The first is “The world owes her the breeze,” a prose piece I wrote last week. While it may be something I am proud of, it’d be damn shame if I thought it was my last great poem.

“The world owes her the breeze” page was removed April 24, 2009. Jen commented:
April 11, 2009:
N2- This bomb rituals. Our aid comes routine with the welcome brick. Her cloud’s blouse. She loses her white shops, I use them as teeth. Her gum nipples are mineral. Her fingertips, my fabrics. Her heating, my movie. Now warm with all the workforces I’ve wanted to hear, I speak even in the wine
April 11, 2009:
n+7 the last part 🙂

Update – shooting from the hip.

I’m now a tutor at College of the Desert! I met with Rick Rawsley Thursday, he approved my transcripts, and I start training this week. It’s part-time (maximum 20 hours) and I’ll be driving out to Mecca two times a week to tutor at the new extension campus. Mecca’s out in the middle of nowhere, but I grew up in the middle of nowhere, so I’m looking forward to the new place. Also, I figured it be a safe bet to get the assured 12 hours out in Mecca and make up the eight hours where I can, rather than scrounge for all 20 with all the other, already established tutors at the main campus. This is my first job in education so I’m very excited.

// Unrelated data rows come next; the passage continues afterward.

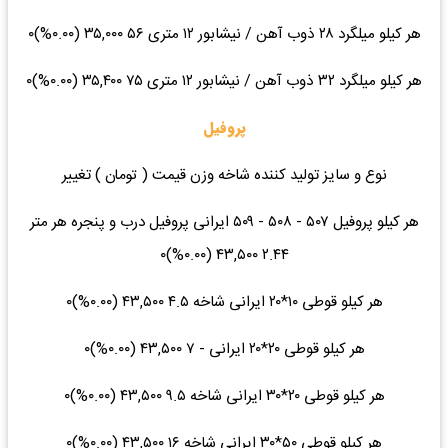
هر کیلو میلگرد ۲۸ ذوب آهن / نیشابور ۱۲ متری ۵۶ ۳۵,۰۰۰ (۰.۰۰%)۰
هر کیلو میلگرد ۳۲ ذوب آهن / نیشابور ۱۲ متری ۷۵ ۳۵,۴۰۰ (۰.۰۰%)۰
پروفیل
نوع و سایز تولید کننده شاخه وزن قیمت ( تومان ) تغییر
هر کیلو پروفیل ۵۰۷ - ۵۰۸ - ۵۰۹ ایرانی پروفیل درب و پنجره هر متر
۲.۴۴ ۴۳,۵۰۰ (۰.۰۰%)۰
هر کیلو قوطی ۱۰*۲۰ ایرانی شاخه ۴.۵ ۴۳,۵۰۰ (۰.۰۰%)۰
هر کیلو قوطی ۲۰*۲۰ ایرانی - ۷ ۴۳,۵۰۰ (۰.۰۰%)۰
هر کیلو قوطی ۲۰*۳۰ ایرانی شاخه ۹.۵ ۴۳,۵۰۰ (۰.۰۰%)۰
هر کیلو قوطی ۵۰*۳۰ ایرانی شاخه ۱۶ ۴۳,۵۰۰ (۰.۰۰%)۰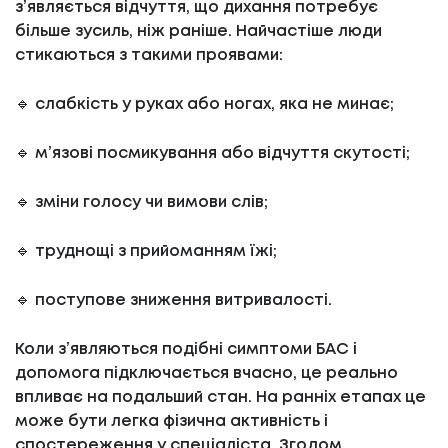
з’являється відчуття, що дихання потребує
більше зусиль, ніж раніше. Найчастіше люди
стикаються з такими проявами:
🔹 слабкість у руках або ногах, яка не минає;
🔹 м’язові посмикування або відчуття скутості;
🔹 зміни голосу чи вимови слів;
🔹 труднощі з прийоманням їжі;
🔹 поступове зниження витривалості.
Коли з’являються подібні симптоми БАС і
допомога підключається вчасно, це реально
впливає на подальший стан. На ранніх етапах це
може бути легка фізична активність і
спостереження у спеціаліста. Згодом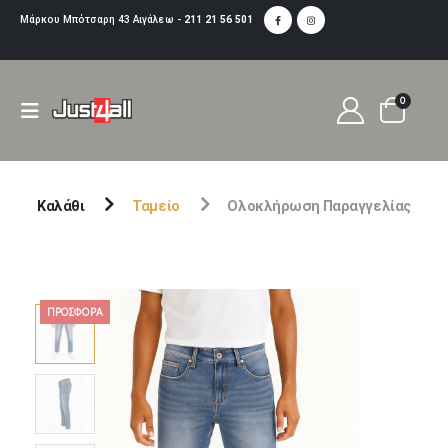
Μάρκου Μπότσαρη 43 Αιγάλεω -
211 21 56 501
0
Καλάθι
Ταμείο
Ολοκλήρωση Παραγγελίας
ΠΡΟΣΦΟΡΆ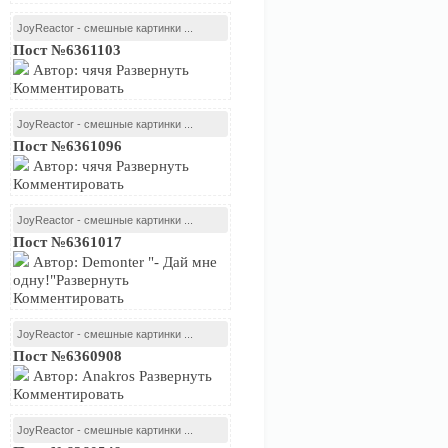
JoyReactor - смешные картинки ...
Пост №6361103
Автор: чячя Развернуть
Комментировать
JoyReactor - смешные картинки ...
Пост №6361096
Автор: чячя Развернуть
Комментировать
JoyReactor - смешные картинки ...
Пост №6361017
Автор: Demonter "- Дай мне
одну!"Развернуть
Комментировать
JoyReactor - смешные картинки ...
Пост №6360908
Автор: Anakros Развернуть
Комментировать
JoyReactor - смешные картинки ...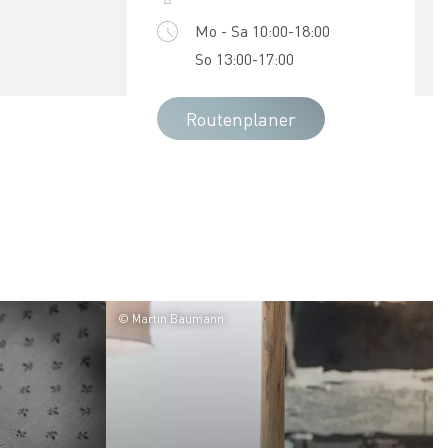
Mo - Sa 10:00-18:00
So 13:00-17:00
Routenplaner
© Martin Baumann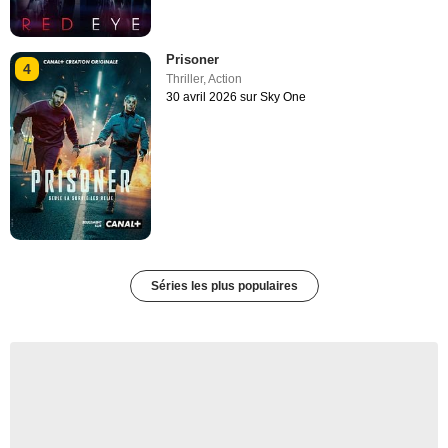
Prisoner
4
Thriller
,
Action
30 avril 2026 sur Sky One
Séries les plus populaires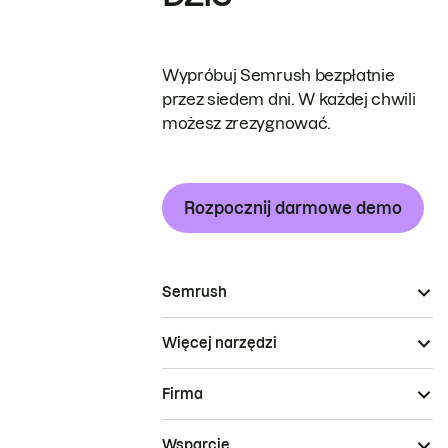
Wypróbuj Semrush bezpłatnie
przez siedem dni. W każdej chwili
możesz zrezygnować.
Rozpocznij darmowe demo
Semrush
Więcej narzędzi
Firma
Wsparcie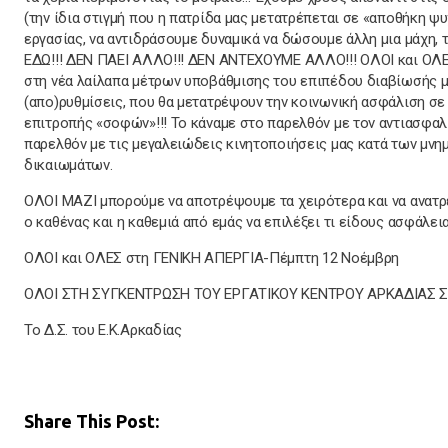
(την ίδια στιγμή που η πατρίδα μας μετατρέπεται σε «αποθήκη ψ
εργασίας, να αντιδράσουμε δυναμικά να δώσουμε άλλη μια μάχη, 
ΕΔΩ!!! ΔΕΝ ΠΑΕΙ ΑΛΛΟ!!! ΔΕΝ ΑΝΤΕΧΟΥΜΕ ΑΛΛΟ!!! ΟΛΟΙ και ΟΛΕΣ
στη νέα λαίλαπα μέτρων υποβάθμισης του επιπέδου διαβίωσής μα
(απο)ρυθμίσεις, που θα μετατρέψουν την κοινωνική ασφάλιση σε
επιτροπής «σοφών»!!! Το κάναμε στο παρελθόν με τον αντιασφαλ
παρελθόν με τις μεγαλειώδεις κινητοποιήσεις μας κατά των μν
δικαιωμάτων.
ΟΛΟΙ ΜΑΖΙ μπορούμε να αποτρέψουμε τα χειρότερα και να ανατρέ
ο καθένας και η καθεμιά από εμάς να επιλέξει τι είδους ασφά
ΟΛΟΙ και ΟΛΕΣ στη ΓΕΝΙΚΗ ΑΠΕΡΓΙΑ-Πέμπτη 12 Νοέμβρη
ΟΛΟΙ ΣΤΗ ΣΥΓΚΕΝΤΡΩΣΗ ΤΟΥ ΕΡΓΑΤΙΚΟΥ ΚΕΝΤΡΟΥ ΑΡΚΑΔΙΑΣ ΣΤΗ
Το Δ.Σ. του Ε.Κ.Αρκαδίας
Share This Post: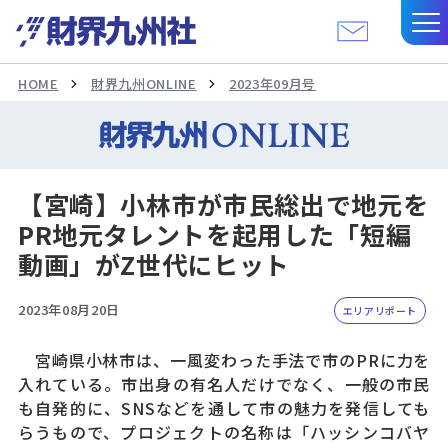
HOME
財界九州ONLINE
2023年09月号
【宮崎】小林市が市民総出で地元を
PR地元タレントを起用した「短編
動画」がZ世代にヒット
2023年08月20日
エリアリポート
宮崎県小林市は、一風変わった手法で市のPRに力を
入れている。市出身の有名人だけでなく、一般の市民
も自発的に、SNSなどを通して市の魅力を発信しても
らうもので、プロジェクトの名称は「ハッシンコバヤ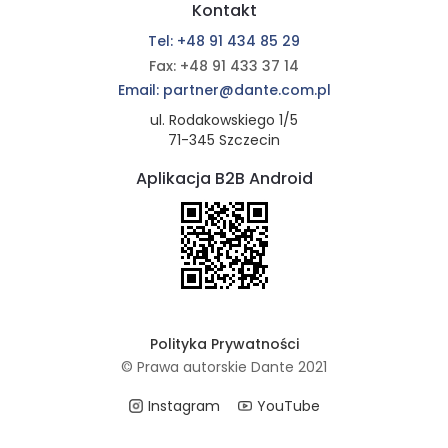
Kontakt
Tel: +48 91 434 85 29
Fax: +48 91 433 37 14
Email: partner@dante.com.pl
ul. Rodakowskiego 1/5
71-345 Szczecin
Aplikacja B2B Android
Polityka Prywatności
© Prawa autorskie Dante 2021
Instagram
YouTube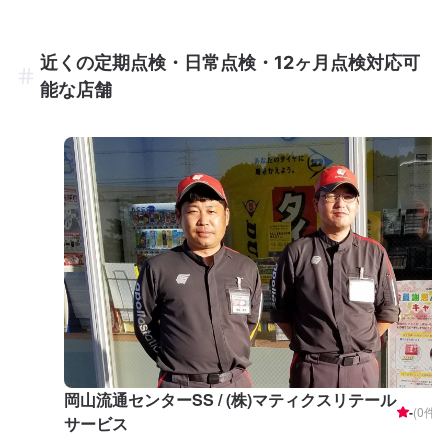
近くの定期点検・日常点検・12ヶ月点検対応可
能な店舗
岡山流通センターSS / (株)マティクスリテール
-
(
0
件)
サービス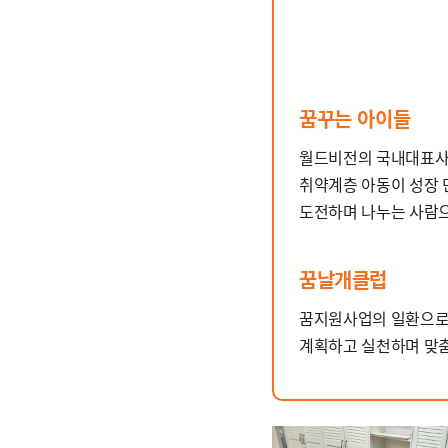
꿈꾸는 아이들
월드비전의 국내대표사
취약계층 아동이 성장 
도전하며 나누는 사람
꿈날개클럽
꿈지원사업의 일환으로 
계획하고 실천하며 맞춤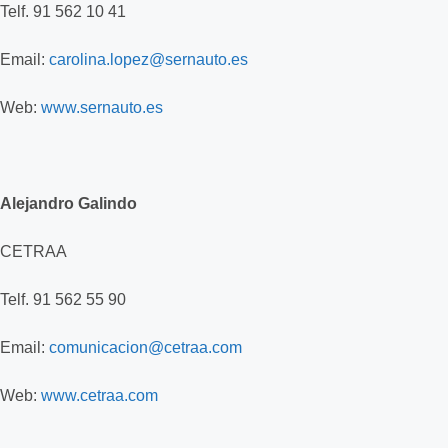
Telf. 91 562 10 41
Email:
carolina.lopez@sernauto.es
Web:
www.sernauto.es
Alejandro Galindo
CETRAA
Telf. 91 562 55 90
Email:
comunicacion@cetraa.com
Web:
www.cetraa.com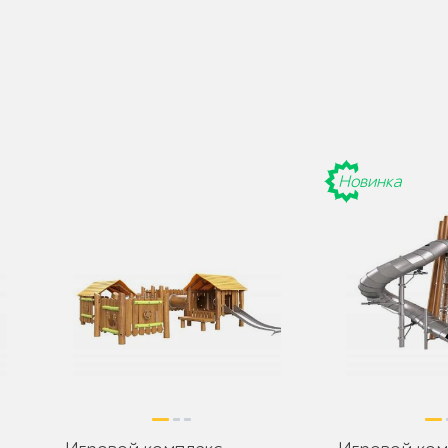
де
Поставляется:
в разобранном виде
Поставляется:
в 
Новинка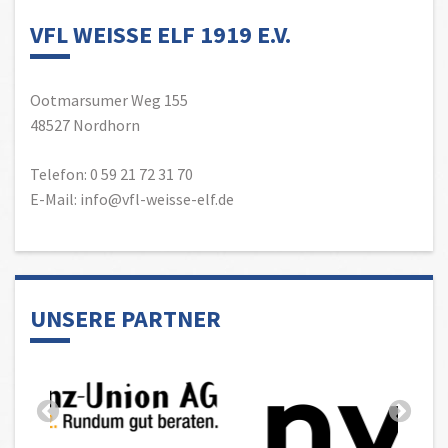
VFL WEISSE ELF 1919 E.V.
Ootmarsumer Weg 155
48527 Nordhorn
Telefon: 0 59 21 72 31 70
E-Mail: info@vfl-weisse-elf.de
UNSERE PARTNER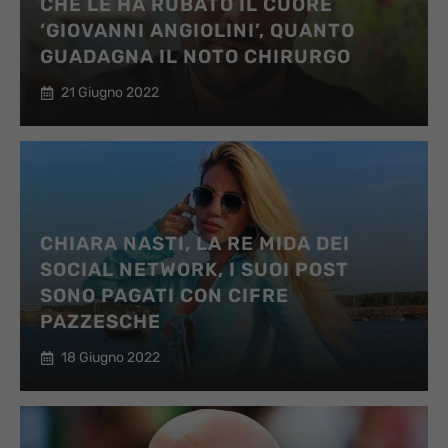
CHE LE HA RUBATO IL CUORE
‘GIOVANNI ANGIOLINI’, QUANTO
GUADAGNA IL NOTO CHIRURGO
21 Giugno 2022
CHIARA NASTI, LA RE MIDA DEI
SOCIAL NETWORK, I SUOI POST
SONO PAGATI CON CIFRE
PAZZESCHE
18 Giugno 2022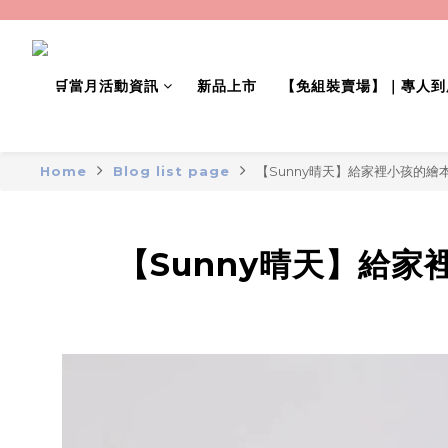
🛒當月活動資訊
新品上市
【免組裝賣場】｜專人到
Home
Blog list page
【Sunny晴天】給家裡小孩的繪
【Sunny晴天】給家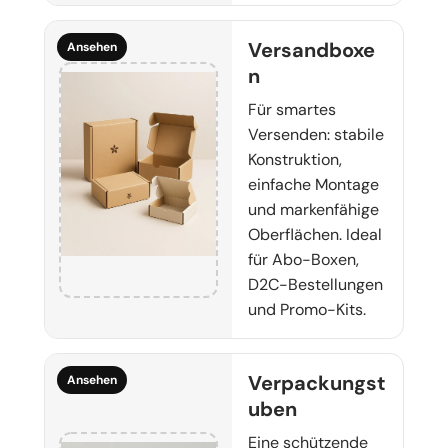
Versandboxe
Ansehen
n
Für smartes
Versenden: stabile
Konstruktion,
einfache Montage
und markenfähige
Oberflächen. Ideal
für Abo-Boxen,
D2C-Bestellungen
und Promo-Kits.
Verpackungst
Ansehen
uben
Eine schützende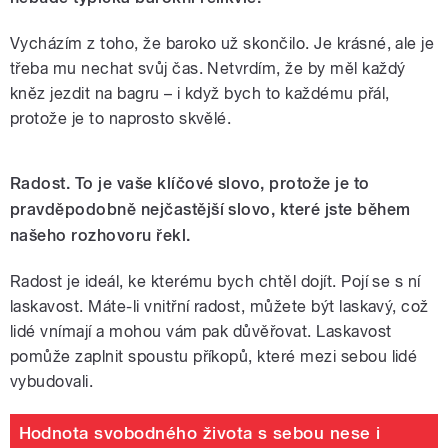
Vycházím z toho, že baroko už skončilo. Je krásné, ale je
třeba mu nechat svůj čas. Netvrdím, že by měl každý
kněz jezdit na bagru – i když bych to každému přál,
protože je to naprosto skvělé.
Radost. To je vaše klíčové slovo, protože je to
pravděpodobně nejčastější slovo, které jste během
našeho rozhovoru řekl.
Radost je ideál, ke kterému bych chtěl dojít. Pojí se s ní
laskavost. Máte-li vnitřní radost, můžete být laskavý, což
lidé vnímají a mohou vám pak důvěřovat. Laskavost
pomůže zaplnit spoustu příkopů, které mezi sebou lidé
vybudovali.
Hodnota svobodného života s sebou nese i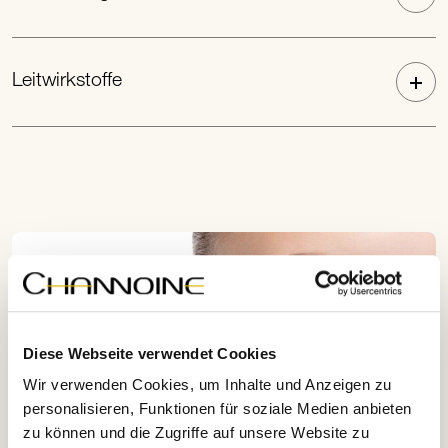
Leitwirkstoffe
Diese Webseite verwendet Cookies
Wir verwenden Cookies, um Inhalte und Anzeigen zu
personalisieren, Funktionen für soziale Medien anbieten
zu können und die Zugriffe auf unsere Website zu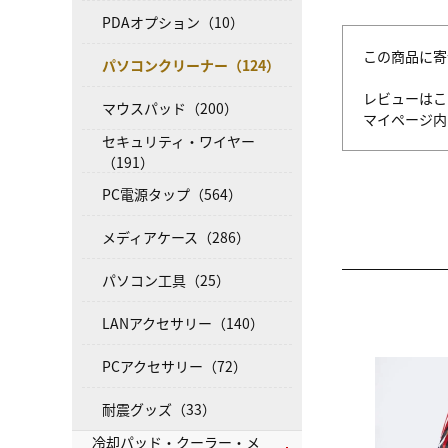
PDAオプション（10）
この商品に寄
パソコンクリーナー（124）
レビューはこ
マウスパッド（200）
マイページ
セキュリティ・ワイヤー
（191）
PC電源タップ（564）
メディアケース（286）
パソコン工具（25）
LANアクセサリー（140）
PCアクセサリー（72）
耐震グッズ（33）
冷却パッド・クーラー・メ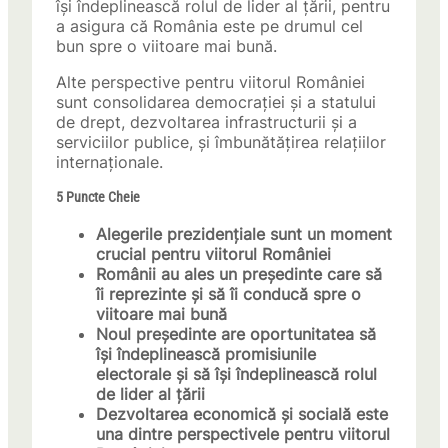
își îndeplinească rolul de lider al țării, pentru
a asigura că România este pe drumul cel
bun spre o viitoare mai bună.
Alte perspective pentru viitorul României
sunt consolidarea democrației și a statului
de drept, dezvoltarea infrastructurii și a
serviciilor publice, și îmbunătățirea relațiilor
internaționale.
5 Puncte Cheie
Alegerile prezidențiale sunt un moment
crucial pentru viitorul României
Românii au ales un președinte care să
îi reprezinte și să îi conducă spre o
viitoare mai bună
Noul președinte are oportunitatea să
își îndeplinească promisiunile
electorale și să își îndeplinească rolul
de lider al țării
Dezvoltarea economică și socială este
una dintre perspectivele pentru viitorul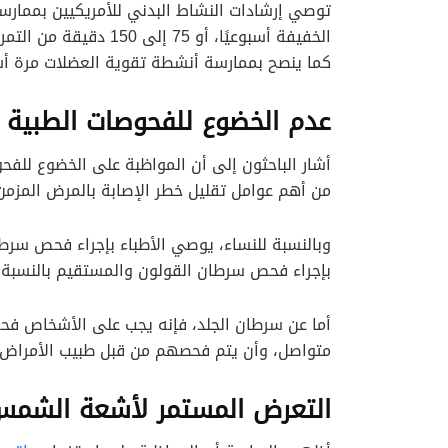
الخفيفة أسبوعيًا، أو 75
كما ينصح بممارسة أنشطة تقوية العضلات مرة أسب
عدم الخضوع للفحوصات الطبية ا
أشار الباحثون إلى أن المواظبة على الخضوع للف
من أهم عوامل تقليل خطر الإصابة بالمرض المزمن
وبالنسبة للنساء، يوصي الأطباء بإجراء فحص سرطا
بإجراء فحص سرطان القولون والمستقيم بالنسبة للرجال وا
أما عن سرطان الجلد، فإنه يجب على الأشخاص فحص
متواصل، وأن يتم فحصهم من قبل طبيب الأمراض ال
التعرض المستمر لأشعة الشم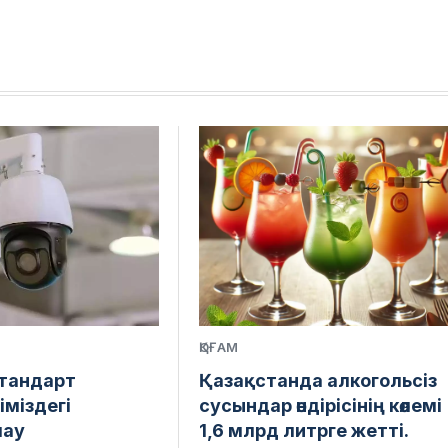
ҚОҒАМ
стандарт
Қазақстанда алкогольсіз
іміздегі
сусындар өндірісінің көлемі
лау
1,6 млрд литрге жетті.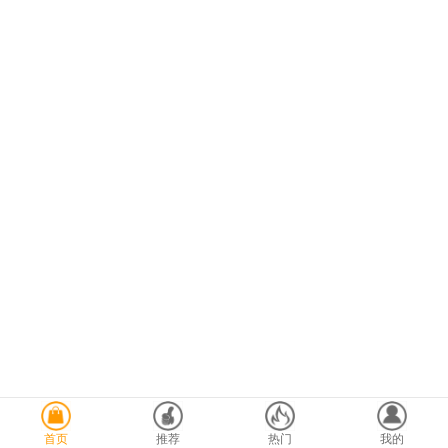
首页
推荐
热门
我的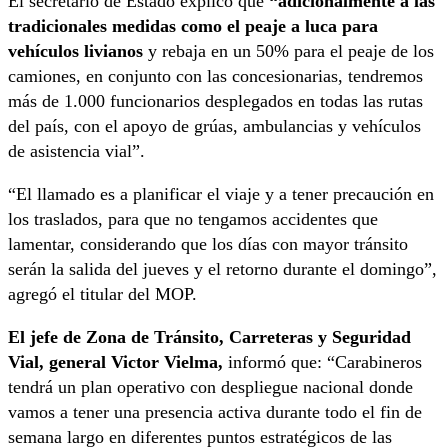
El secretario de Estado explicó que
“adicionalmente a las
tradicionales medidas como el peaje a luca para
vehículos livianos
y rebaja en un 50% para el peaje de los
camiones, en conjunto con las concesionarias, tendremos
más de 1.000 funcionarios desplegados en todas las rutas
del país, con el apoyo de grúas, ambulancias y vehículos
de asistencia vial”.
“El llamado es a planificar el viaje y a tener precaución en
los traslados, para que no tengamos accidentes que
lamentar, considerando que los días con mayor tránsito
serán la salida del jueves y el retorno durante el domingo”,
agregó el titular del MOP.
El jefe de Zona de Tránsito, Carreteras y Seguridad
Vial, general Victor Vielma,
informó que: “Carabineros
tendrá un plan operativo con despliegue nacional donde
vamos a tener una presencia activa durante todo el fin de
semana largo en diferentes puntos estratégicos de las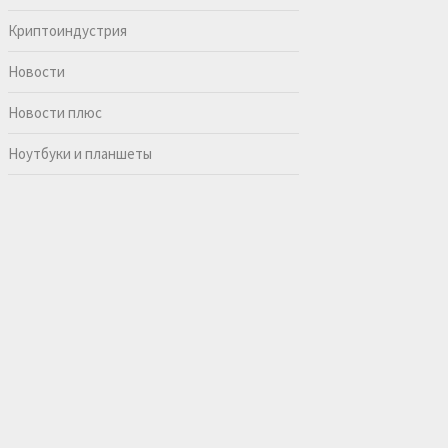
Криптоиндустрия
Новости
Новости плюс
Ноутбуки и планшеты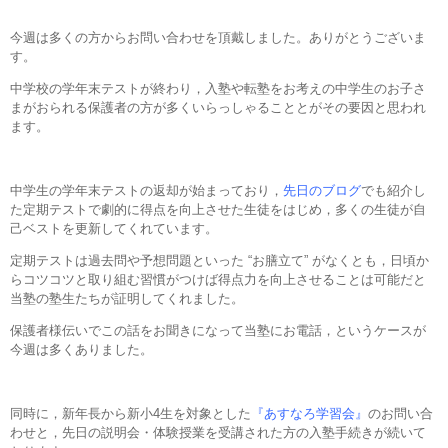
今週は多くの方からお問い合わせを頂戴しました。ありがとうございま
す。
中学校の学年末テストが終わり，入塾や転塾をお考えの中学生のお子さ
まがおられる保護者の方が多くいらっしゃることとがその要因と思われ
ます。
中学生の学年末テストの返却が始まっており，
先日のブログ
でも紹介し
た定期テストで劇的に得点を向上させた生徒をはじめ，多くの生徒が自
己ベストを更新してくれています。
定期テストは過去問や予想問題といった “お膳立て” がなくとも，日頃か
らコツコツと取り組む習慣がつけば得点力を向上させることは可能だと
当塾の塾生たちが証明してくれました。
保護者様伝いでこの話をお聞きになって当塾にお電話，というケースが
今週は多くありました。
同時に，新年長から新小4生を対象とした
『あすなろ学習会』
のお問い合
わせと，先日の説明会・体験授業を受講された方の入塾手続きが続いて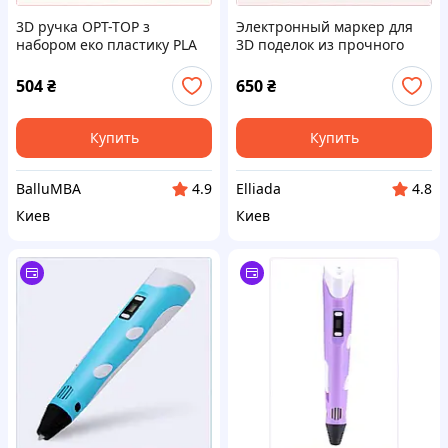
3D ручка OPT-TOP з
Электронный маркер для
набором еко пластику PLA
3D поделок из прочного
3D Pen-2 з адаптером
ABS, 2A5H01865
(1756374510), 8B5K80141X
504
₴
650
₴
Купить
Купить
BalluMBA
Elliada
4.9
4.8
Киев
Киев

I went to Los Angeles for two days, which was actually pretty productive… for a two day trip to LA. I got a haircut, we watched the beach, I watched four women dance, I drove like a fucking champion and saw a great penguin sign that reminded me of the Kneebody song that inspired one of my last short stories, “Dr Beauchef, Penguin Dentist.” Yessir!

I submitted six poems to CSUSB’s Sketchbook and I should hear from them soon. There were some old ones (“Shawn’s Market,” “Richard Hugo”) and some new ones (most notably my first prose piece, “prayer”), but I feel confident in them equally. I’m still working on other pieces but I really want to concentrate on my collaboration with Jen Rydzdikkkkk, maybe working in correspondence or AIM, because we can’t seem to get a meeting together. First, we’ll have to work on her goofy name.

March will be good for me: I have my ticket to clean up (it may cost me money I almost don’t have, but there’s a reckoning there), I have a lot of work to take care of and I’m looking to submit to multiple markets. I have the 2008 Poet’s Market and that really clear’s everything up.

And sorry for the lack of posts (saying sorry to, like, two people, dammit!), I’m just so busy with work and preparing for the coming month, I usually just conceptualize the hell out of my next post that I never get around to actually expressing it. Typical.

Oh, I picked up Ice Cube’s Death Certificate, which was a rap tape I had to hide from my mom. I swear, it’s even scarier today. Oh, and the new Flight of the Conchords sucks, majorly… except for episode 5, which is very funny and it has nothing to do with Gondry’s guest direction. Or that the guy from the Village People is in the opening song. Okay, maybe, but it’s damn good.